Tarefa:
Selecione nos registros abaixo todas as linhas que têm a palavra "weiß", diferenciando letras maiúsculas de minúsculas.

Registros guardados:
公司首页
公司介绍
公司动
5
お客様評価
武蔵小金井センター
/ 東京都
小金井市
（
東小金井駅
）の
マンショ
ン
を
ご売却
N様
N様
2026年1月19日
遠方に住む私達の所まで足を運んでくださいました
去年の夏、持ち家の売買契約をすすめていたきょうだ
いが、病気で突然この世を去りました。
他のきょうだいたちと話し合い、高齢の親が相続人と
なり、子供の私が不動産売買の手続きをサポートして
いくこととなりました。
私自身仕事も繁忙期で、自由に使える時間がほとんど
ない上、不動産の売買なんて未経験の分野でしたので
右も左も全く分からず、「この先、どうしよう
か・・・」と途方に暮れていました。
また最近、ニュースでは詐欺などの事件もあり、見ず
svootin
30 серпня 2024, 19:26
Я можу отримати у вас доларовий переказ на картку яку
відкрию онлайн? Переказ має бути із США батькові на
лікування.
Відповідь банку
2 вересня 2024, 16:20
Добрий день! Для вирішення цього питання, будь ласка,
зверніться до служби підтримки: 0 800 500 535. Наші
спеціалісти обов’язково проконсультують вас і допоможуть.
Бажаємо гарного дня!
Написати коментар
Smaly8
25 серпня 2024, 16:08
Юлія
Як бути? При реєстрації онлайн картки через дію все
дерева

--

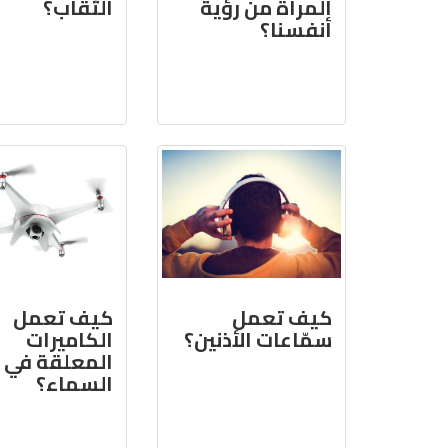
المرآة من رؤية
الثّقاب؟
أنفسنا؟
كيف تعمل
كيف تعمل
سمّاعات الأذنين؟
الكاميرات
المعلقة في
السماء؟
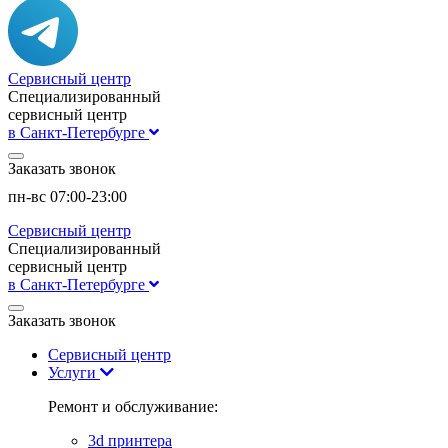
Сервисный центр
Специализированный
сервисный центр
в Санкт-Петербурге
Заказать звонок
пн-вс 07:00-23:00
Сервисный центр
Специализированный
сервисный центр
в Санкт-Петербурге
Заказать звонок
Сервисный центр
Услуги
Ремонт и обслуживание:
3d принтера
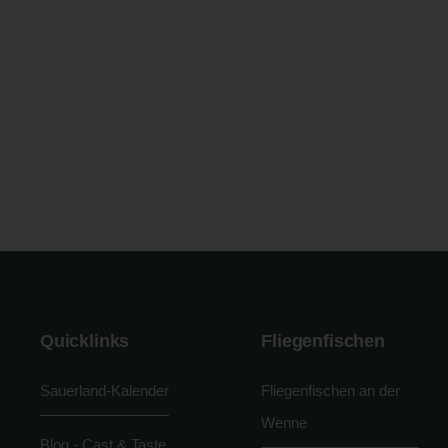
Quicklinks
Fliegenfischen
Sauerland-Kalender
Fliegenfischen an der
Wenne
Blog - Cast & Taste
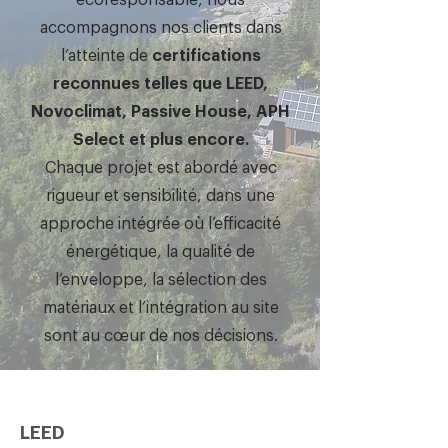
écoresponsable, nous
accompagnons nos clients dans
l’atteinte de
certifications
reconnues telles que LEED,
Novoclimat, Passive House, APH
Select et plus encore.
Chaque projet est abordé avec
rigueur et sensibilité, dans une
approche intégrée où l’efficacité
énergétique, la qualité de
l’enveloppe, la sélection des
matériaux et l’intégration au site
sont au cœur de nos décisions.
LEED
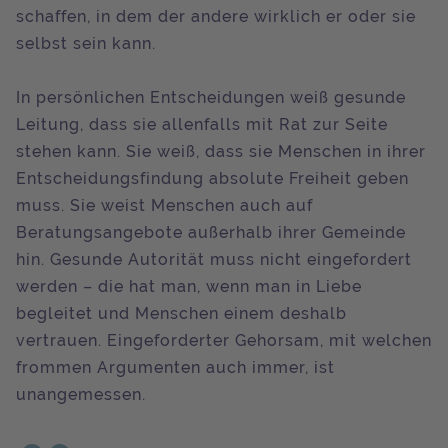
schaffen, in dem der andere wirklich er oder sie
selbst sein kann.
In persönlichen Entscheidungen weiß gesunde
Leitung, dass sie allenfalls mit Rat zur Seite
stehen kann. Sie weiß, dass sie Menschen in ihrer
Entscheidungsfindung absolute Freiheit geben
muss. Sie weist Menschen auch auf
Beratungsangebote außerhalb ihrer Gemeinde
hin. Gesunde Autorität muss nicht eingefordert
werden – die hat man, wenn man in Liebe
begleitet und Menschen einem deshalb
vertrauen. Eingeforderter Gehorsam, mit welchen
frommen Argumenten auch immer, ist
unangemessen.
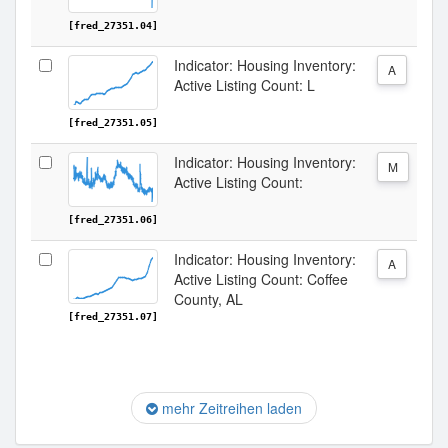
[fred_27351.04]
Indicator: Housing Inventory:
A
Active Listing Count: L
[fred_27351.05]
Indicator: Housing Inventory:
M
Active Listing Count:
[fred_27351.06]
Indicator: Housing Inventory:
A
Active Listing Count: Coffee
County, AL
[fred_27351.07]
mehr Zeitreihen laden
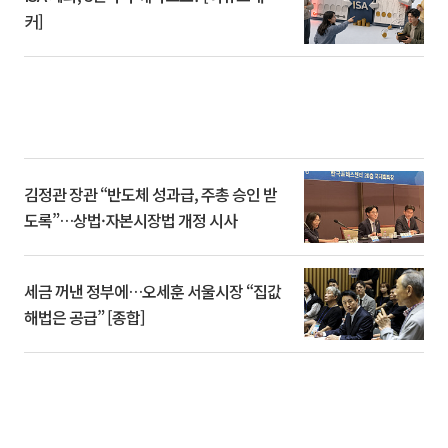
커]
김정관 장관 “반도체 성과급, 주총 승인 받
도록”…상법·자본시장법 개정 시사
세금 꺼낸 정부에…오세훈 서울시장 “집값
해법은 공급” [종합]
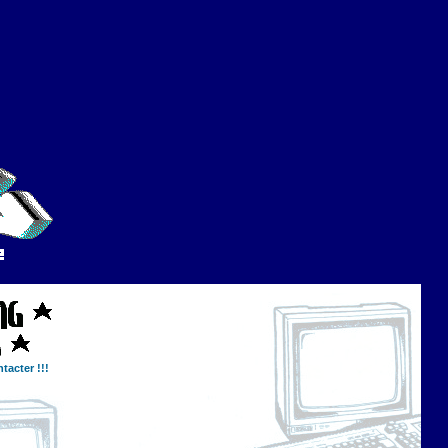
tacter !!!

Resultado:
In persönlichen Entscheidungen weiß gesunde
stehen kann. Sie weiß, dass sie Menschen in ihrer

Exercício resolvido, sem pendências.